Crafting the AI’s Behavior

The next step was to design the AI’s behavior to fit the role it was intended in the game, as a therapist. I began by testing prompts to ensure the AI could roleplay as a patient effectively. The initial prompt included:
- The personality of the character (e.g., shy, anxious, or depressed).
- The role it was playing (a patient seeking therapy).
- The format for its response (JSON).



I chose JSON because it allowed the AI to send back structured data, including the patient’s message, their current emotion, and their emotional health value. This structure made it easier to parse and use the data in the game. I realized JSON format was the best as it acted as a tagging system, which allows me to parse the data easier.

To refine the AI’s responses, I included an example message in the prompt and defined the range of emotions it could express (e.g., happy, sad, anxious). I also specified the minimum and maximum values for the emotional health meter (0 to 100). After several iterations of testing and tweaking, I finally got the AI to respond in a way that felt authentic and appropriate for the game’s tone.

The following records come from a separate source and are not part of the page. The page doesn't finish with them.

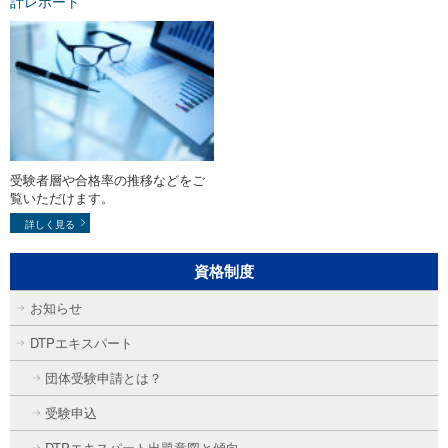
計レポート
受験者層や合格率の推移などをご
覧いただけます。
詳しく見る
資格制度
お知らせ
DTPエキスパート
団体受験申請とは？
受験申込
DTPエキスパート出題意図と傾向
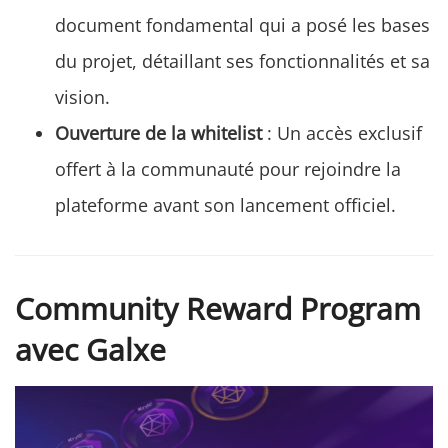
document fondamental qui a posé les bases
du projet, détaillant ses fonctionnalités et sa
vision.
Ouverture de la whitelist
: Un accès exclusif
offert à la communauté pour rejoindre la
plateforme avant son lancement officiel.
Community Reward Program
avec Galxe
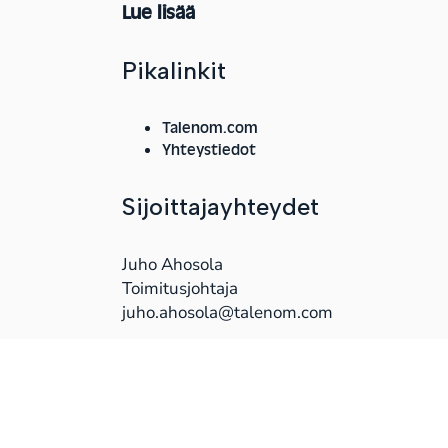
Lue lisää
Pikalinkit
Talenom.com
Yhteystiedot
Sijoittajayhteydet
Juho Ahosola
Toimitusjohtaja
juho.ahosola@talenom.com
Kaikki yhteydet
© 2026 Talenom Oyj
Tietosuojaseloste
Eettinen ohjesääntö
Whist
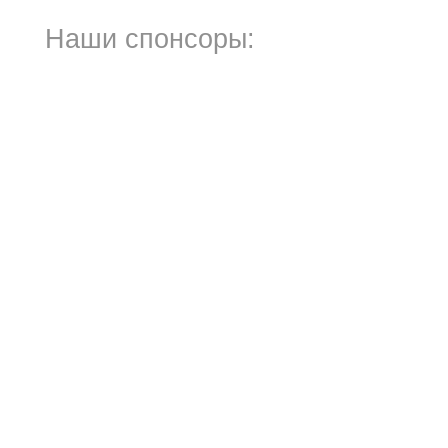
Наши спонсоры:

Parsing and Using the Data

Once the AI’s responses were structured in JSON, I wrote a function to parse the data. The emotional health value was returned as a number, and the JSON format made it easy to extract this data using a tagging system. Godot has a method that converts a JSON output into a Dictionary object, in which the variables can then be accessed.

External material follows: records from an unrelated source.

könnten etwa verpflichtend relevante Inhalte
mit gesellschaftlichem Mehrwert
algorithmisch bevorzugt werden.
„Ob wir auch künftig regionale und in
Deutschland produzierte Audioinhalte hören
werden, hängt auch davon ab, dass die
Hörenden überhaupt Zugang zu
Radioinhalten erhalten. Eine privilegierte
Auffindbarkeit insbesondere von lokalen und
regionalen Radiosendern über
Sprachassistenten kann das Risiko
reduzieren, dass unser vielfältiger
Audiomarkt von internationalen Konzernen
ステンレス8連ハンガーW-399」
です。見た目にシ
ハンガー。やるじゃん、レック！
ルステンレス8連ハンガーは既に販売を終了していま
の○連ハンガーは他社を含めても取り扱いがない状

From there, I assigned the dictionary values to variables and created separate functions to handle:
- Displaying the patient’s sprite based on their current emotion.
- Adjusting and checking the emotional health value.
- Displaying the patient’s message in the UI

This modular approach made the code easier to maintain and allowed me to iterate quickly during playtesting.

Designing the Patients

With the core functionality in place, I shifted my focus to designing the three AI patients. Each patient was designed to represent a different difficulty level, reflecting the varying degrees of mental health challenges:
  1. Sarah (Easy): Struggles with social anxiety. Her conversations are lighter, and her emotional health is easier to improve.
  2. Jacob (Medium): Faces love and marriage problems. His dialogue is more nuanced, requiring the player to think carefully about their responses.
  3. Chris (Hard): Battles depression and suicidal thoughts. His conversations are emotionally intense, and his emotional health is harder to improve.
To make the patients feel more dynamic, I added likes and dislikes for each character. For example, Sarah might respond positively to questions about her hobbies but become anxious when discussing large social gatherings. These traits added depth to the interactions and encouraged players to think empathetically.

Playtesting and Iteration

Playtesting was a critical part of the development process. After plenty of sessions roleplaying as a therapist, testing different dialogue options, and observing how the AI responded. The hardest part was ensuring the win condition (raising the emotional health meter to 100) was achievable, especially for Chris, whose depression made him resistant to positive feedback. I had to adjust the emotional health valuables for each character in order to make the experience feel right.

There were moments when the AI would become unresponsive or difficult to reason with, particularly during rapid-fire conversations that exceeded Gemini’s free-tier quota’s rate limit, so I would have to pause conversing for several minutes in order to resume. To address this, I added a reset button that allowed players to restart the conversation if the AI stopped responding.

Also if the AI is unable to generate a response for any reason, I set a default message in the code that will be played automatically. The message is to encourage the player to send in a similar response again as the AI will be able to generate a response afterwards.